Além da Corregedoria da GCM, o Ministério Público de São Paulo abriu investigação para apurar a denúncia. O caso será analisado pela Promotoria do Patrimônio Público do estado.
Foi apurado que não há investigações em curso dentro da Polícia Civil de São Paulo para apurar a atuação dos GCMs.
Criminalidade na Cracolândia
A região do Centro de São Paulo tem registrado aumento na criminalidade em 2023, com saques em farmácia e mercado, tentativas de invasão a comércios e roubo e furto de celulares realizados por dependentes químicos da Cracolândia.
Dados divulgados com exclusividade pelo Monitor da Violência, mostram que a cidade de São Paulo tem um registro de celular roubado ou furtado a cada 3 minutos. Foram mais de 200 mil ocorrências ao longo de 2022.
Os dados apontam que:
- Foram feitas 202 mil ocorrências de roubo e furto de celular na capital em 2022.

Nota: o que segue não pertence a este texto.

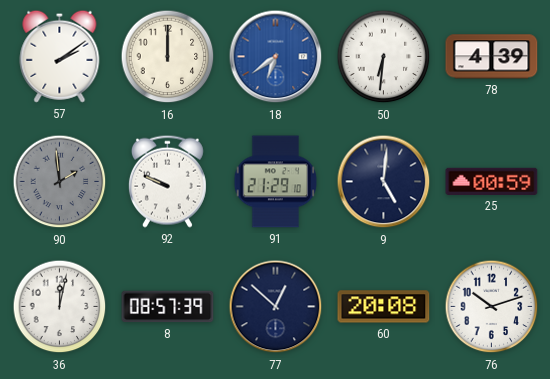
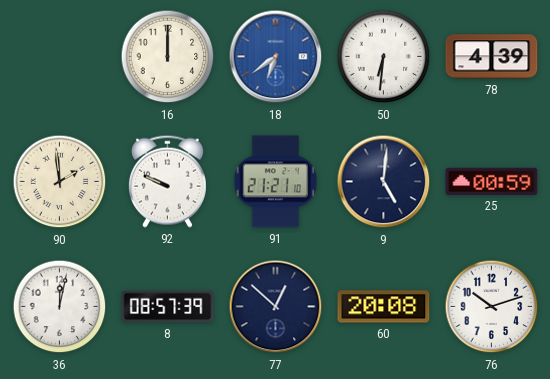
57: 2:09 -> none
90 dial: grey -> cream
91: 21:29 -> 21:21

- Esse número representa uma alta de 12% em relação ao ano de 2021, quando foram feitas 179 mil ocorrências.
- Uma parte considerável dos casos acontece na região Central da cidade. Os distritos policiais dos Campos Elíseos e Sé lideram o ranking do maior número de registros, com 11,4 mil e 10,2 mil, respectivamente.
- A via da capital menos segura para os donos de celulares foi a Avenida Paulista, que teve 5,3 mil registros de roubo ou furto no ano.
- A Paulista, inclusive, tem quase o dobro de casos que a segunda colocada, a Avenida do Estado (2,9 mil).
- 3 a cada 10 casos acontecem no período da noite.
Embora altos, os números não refletem necessariamente o cenário real com precisão, já que muitas vítimas não registram boletim de ocorrência.
Além disso, os dados se referem a ocorrências de roubos e furtos, e não à quantidade de celulares roubados. Como é possível que mais de um celular tenha sido roubado ou furtado por ocorrência, o número de aparelhos é mais alto que o número de registros.
A Polícia Civil tem realizado operações na região da Cracolândia para apreender aparelhos e prender receptadores.